Pointing out that there is nothing normal about young women like her having “our healthy breasts surgically removed”, she described her transitioning to male six years ago as “a catastrophic mistake” that she regrets “every single day of my life”.
She also highlighted the pain and discomfort she suffered after the surgery – not to mention the fact that she will never be able to breastfeed. “I visualised myself shirtless on the beach – just like the Costa cartoon,” she said. “Instead I woke up in excruciating pain and, when the bandages came off, I saw a chest riddled with scars that looked nothing like a man’s ever would. I looked like what I was – a woman who’d taken testosterone and had a double mastectomy.”

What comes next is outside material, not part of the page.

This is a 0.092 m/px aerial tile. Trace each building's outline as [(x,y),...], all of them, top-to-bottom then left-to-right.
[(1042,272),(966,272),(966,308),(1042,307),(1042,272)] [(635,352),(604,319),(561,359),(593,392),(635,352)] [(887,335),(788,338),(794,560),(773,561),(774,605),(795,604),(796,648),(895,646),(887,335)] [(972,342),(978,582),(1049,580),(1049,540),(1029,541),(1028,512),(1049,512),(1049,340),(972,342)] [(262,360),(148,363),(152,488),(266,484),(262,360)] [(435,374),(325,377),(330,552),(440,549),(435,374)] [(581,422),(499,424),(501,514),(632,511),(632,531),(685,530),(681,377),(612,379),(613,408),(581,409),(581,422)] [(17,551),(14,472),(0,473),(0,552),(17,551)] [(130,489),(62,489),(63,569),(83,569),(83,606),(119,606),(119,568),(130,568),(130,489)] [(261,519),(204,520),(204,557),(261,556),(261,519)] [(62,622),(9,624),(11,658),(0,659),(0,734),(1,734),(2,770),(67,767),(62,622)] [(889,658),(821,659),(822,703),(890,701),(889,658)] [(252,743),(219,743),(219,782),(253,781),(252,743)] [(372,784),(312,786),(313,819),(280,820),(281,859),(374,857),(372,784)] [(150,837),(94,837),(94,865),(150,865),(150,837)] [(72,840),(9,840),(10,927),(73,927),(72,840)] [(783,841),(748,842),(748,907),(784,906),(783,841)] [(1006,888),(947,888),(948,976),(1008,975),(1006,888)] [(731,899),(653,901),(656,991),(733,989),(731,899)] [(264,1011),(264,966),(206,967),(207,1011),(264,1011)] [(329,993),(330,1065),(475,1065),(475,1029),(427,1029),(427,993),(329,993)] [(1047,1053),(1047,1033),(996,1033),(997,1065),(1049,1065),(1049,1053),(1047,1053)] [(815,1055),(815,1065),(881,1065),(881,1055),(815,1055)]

The harsh reality is that for Keira, Sinead, and other young people like them, it is impossible to detransition completely. They are stuck with the mental anguish as a result of the rash decisions they were encouraged to make as teenagers, fuelled by transitioning evangelists who turned a blind eye to the real issues at the heart of their gender dysphoria to push an extreme ideological agenda.
The errors made upon the minds of unready people cannot ever be entirely healed, and yet still we have companies such as Costa pandering to flawed practices which risk doing more harm than good. When will we finally wake up to the insanity of this pernicious ideology?